Perfeição


Estava observando um joão-de-barro construindo sua casa num poste em plena avenida. Rodeado pela rudeza do cimento, o forneirinho e sua companheira voavam longe em busca do barro, matéria prima de sua nova residência. A eficiência do pequenino impressiona e a força do seu instinto no faz pensar em uma palavra que, vez e outra, nos deparamos: perfeição. De fato, a casinha do e da joão-de barro, feita em forma de forno, com 17 a 30 cm de diâmetro e uma altura de cerca de 20 cm, que pode pesar até 12 kg, cheira perfeição. Onde ele aprendeu? Por que constrói desta forma? Como sabe o lado predominante do vento? São perguntas que fazemos e que encontram suas respostas na sabedoria intrínseca da natureza.

O joão-de-barro não é o único sábio e intrigante da natureza. A barata, por exemplo, impressiona por ser o inseto mais veloz. Já a aranha fabrica um fio que é mais forte que cabo de aço e este é mais leve, resistente e flexível que os materiais atuais. O Ácaro também surpreende: é o ser vivo mais forte, pois pode carregar até 1180 vezes seu peso. Depois vem o Besouro-rinoceronte que suporta até 850 vezes seu peso. Já os cupins constroem maravilhas arquitetônicas que podem chegar de 5 a 6 metros, com sofisticados sistemas para atender todas as necessidades dos cupins, que não podem aparecer na luz solar, devido a sua estrutura corporal. No ninho, existem sistemas de ventilação, corredores, quarto de larvas, estaleiros especiais para produção de fungo, saídas de segurança, salas para o tempo quente e frio, enfim, de tudo. O mais interessante é que os cupins que constroem o ninho e todo este sistema maravilhoso, são cegos, imagina?! Precisamos recordar, ainda, as abelhas, que são excelentes calculistas e constroem colmeias em estruturas tão perfeitas que servem de inspiração para a construção de aviões e esquis, por exemplo. Quem não fica para trás são as formigas, consideradas as melhores urbanistas da terra, tanto que os formigueiros gigantes são as mais fascinantes estruturas estudadas por pesquisadores. Eles podem chegar a quilômetros de extensão e metros de profundidade, possuindo câmaras de estocagem, ninhos e circuitos de passagem de uma câmara a outra. E, como mencionei, tudo o que estes pequeninos fazem é motivado, limitado e condicionado pelo instinto.

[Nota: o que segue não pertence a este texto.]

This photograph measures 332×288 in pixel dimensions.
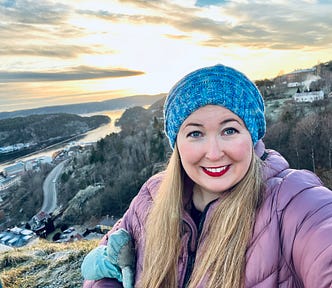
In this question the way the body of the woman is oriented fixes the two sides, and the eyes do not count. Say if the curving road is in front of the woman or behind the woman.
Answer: behind

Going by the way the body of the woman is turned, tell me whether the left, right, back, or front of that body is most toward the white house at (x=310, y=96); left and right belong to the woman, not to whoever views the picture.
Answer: back

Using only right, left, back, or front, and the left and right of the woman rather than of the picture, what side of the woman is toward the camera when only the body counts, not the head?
front
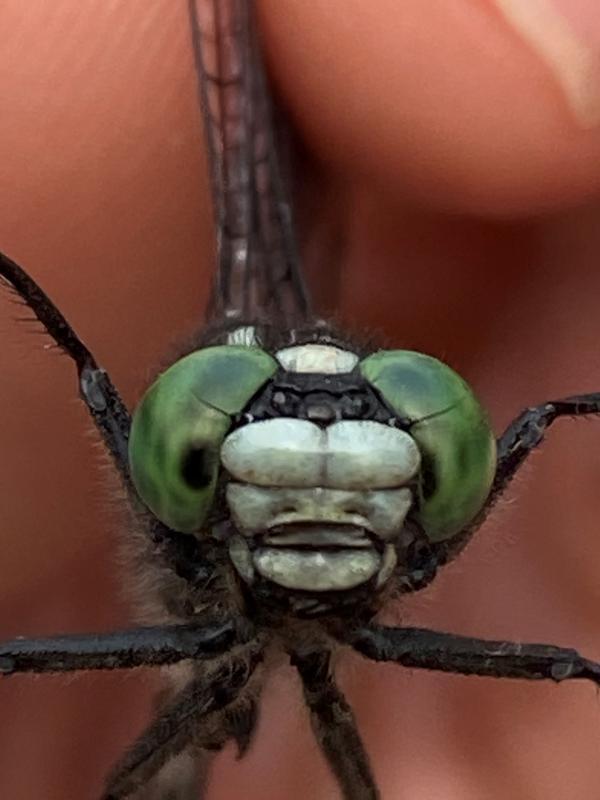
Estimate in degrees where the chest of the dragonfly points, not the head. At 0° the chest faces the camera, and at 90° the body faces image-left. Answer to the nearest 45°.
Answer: approximately 0°
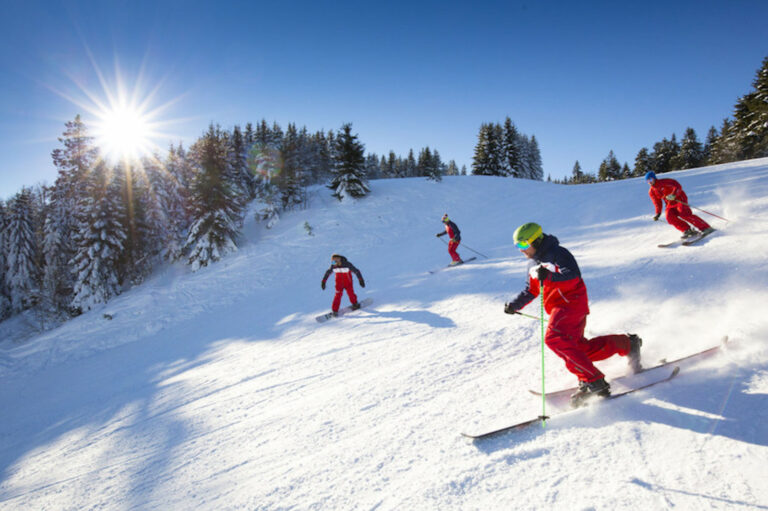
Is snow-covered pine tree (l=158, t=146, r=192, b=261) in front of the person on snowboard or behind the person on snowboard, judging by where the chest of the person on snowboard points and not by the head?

Nós também temos instintos e fazemos muitas coisas condicionados por eles. Mas não estamos limitados, em última instância, por eles. Perdemos a segurança da perfeição dos instintos para conquistá-la pela opção. Não temos a capacidade natural de produzir substancias resistentes como as aranhas, nem de construir casas ainda filhotes, como os joões-de-barro, mas, em contrapartida, temos o dom da razão. E, se os outros seres vivos possuíssem consciência deste privilégio que temos, cobiçariam, tal como nós, esta característica que também cheira a perfeição.

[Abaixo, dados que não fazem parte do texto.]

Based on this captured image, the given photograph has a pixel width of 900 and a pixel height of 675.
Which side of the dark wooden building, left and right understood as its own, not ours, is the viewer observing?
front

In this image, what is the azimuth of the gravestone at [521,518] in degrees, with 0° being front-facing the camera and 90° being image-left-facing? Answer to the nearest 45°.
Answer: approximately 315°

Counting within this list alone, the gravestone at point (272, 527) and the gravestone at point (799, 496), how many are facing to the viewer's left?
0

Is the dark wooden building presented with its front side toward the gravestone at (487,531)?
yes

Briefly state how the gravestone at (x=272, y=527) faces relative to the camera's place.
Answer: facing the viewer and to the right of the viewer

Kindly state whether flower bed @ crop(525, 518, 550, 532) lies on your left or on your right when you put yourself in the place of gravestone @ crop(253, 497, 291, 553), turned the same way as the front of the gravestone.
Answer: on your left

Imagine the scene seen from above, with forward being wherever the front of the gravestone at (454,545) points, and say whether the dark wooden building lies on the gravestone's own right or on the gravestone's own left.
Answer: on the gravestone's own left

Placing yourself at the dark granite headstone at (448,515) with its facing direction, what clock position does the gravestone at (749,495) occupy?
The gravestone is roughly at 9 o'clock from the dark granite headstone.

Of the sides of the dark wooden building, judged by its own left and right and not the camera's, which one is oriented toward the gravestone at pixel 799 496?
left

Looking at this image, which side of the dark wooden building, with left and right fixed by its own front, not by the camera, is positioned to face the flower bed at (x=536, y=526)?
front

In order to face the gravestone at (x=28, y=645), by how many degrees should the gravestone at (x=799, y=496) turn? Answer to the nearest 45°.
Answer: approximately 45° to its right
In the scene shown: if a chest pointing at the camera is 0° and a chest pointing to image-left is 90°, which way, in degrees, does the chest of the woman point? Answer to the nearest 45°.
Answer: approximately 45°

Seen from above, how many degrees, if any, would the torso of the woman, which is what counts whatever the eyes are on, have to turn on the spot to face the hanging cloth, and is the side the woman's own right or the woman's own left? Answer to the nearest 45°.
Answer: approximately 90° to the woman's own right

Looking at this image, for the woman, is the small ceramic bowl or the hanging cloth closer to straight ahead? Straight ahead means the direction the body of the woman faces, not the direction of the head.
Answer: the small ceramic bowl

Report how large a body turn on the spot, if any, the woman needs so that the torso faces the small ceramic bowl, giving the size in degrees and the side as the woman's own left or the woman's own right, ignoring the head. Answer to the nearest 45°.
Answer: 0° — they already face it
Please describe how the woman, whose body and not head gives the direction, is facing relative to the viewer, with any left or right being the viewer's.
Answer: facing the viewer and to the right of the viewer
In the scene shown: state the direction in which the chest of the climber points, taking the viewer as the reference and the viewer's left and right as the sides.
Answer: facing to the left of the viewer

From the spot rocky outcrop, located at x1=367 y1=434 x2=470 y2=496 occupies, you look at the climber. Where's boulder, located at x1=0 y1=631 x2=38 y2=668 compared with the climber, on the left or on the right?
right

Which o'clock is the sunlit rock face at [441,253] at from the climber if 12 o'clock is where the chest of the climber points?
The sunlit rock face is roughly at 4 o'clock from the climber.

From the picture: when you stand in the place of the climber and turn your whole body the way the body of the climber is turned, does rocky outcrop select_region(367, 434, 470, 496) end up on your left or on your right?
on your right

A grande diferença é de que, para o ser humano, a perfeição é ponto de chegada, mas não de partida. Os animais e insetos fazem só o que podem fazer, segundo lhes dotou a natureza. Porém o homem não está preso a estes limites. A razão e o coração são duas vias de uma estrada para o infinito que não o permitem se enrolar nas linhas do horizonte. Assim, o sabor da perfeição não se mostra satisfatório nas coisas que bem realiza, pois quando um homem constrói uma casa com exímia perfeição, constrói dentro de si algo novo, quando produz alguma coisa no mundo, produz em seu mundo, outra coisa que pode fazer de si mesmo, melhor ou não. No perfeito que perfaz, busca a perfeição daquilo que não foi feito para outro feitio: sua vida.

Muitas vezes nos assustamos com gente que se propôs a viver um caminho de perfeição, mas desviou da rota. Esquecemos que quem se propõe alcançar a perfeição está a caminho. No caminho as surpresas desafiam e manter a rota não é fácil. O importante é não perder o horizonte e seguir em frente ainda que custe. O ponto de partida é o desejo, a resolução, a convicção de que aquele modo de vida é o ideal, não é a perfeição. Por isto é que toda proposta de caminho de perfeição séria apresenta como baluarte o perdão, a compreensão, a correção, a reflexão e a capacidade de recomeçar. Difícil é quando torpes atitudes geram parvas conclusões corrompendo a verdadeira imagem da perfeição. Ela é ponto de chegada. Segundo a fé cristã, tal ponto é, e só se chega, pela graça de Deus.

O joão-de-barro me ajudou a pensar isto. A perfeição de sua arquitetura me fez olhar para o andamento da construção do homem que sou e que preciso ser. Mais! Me instigou a repensar o conceito de perfeição, e creio que isto seja mais um pequeno passo no caminho em busca dela.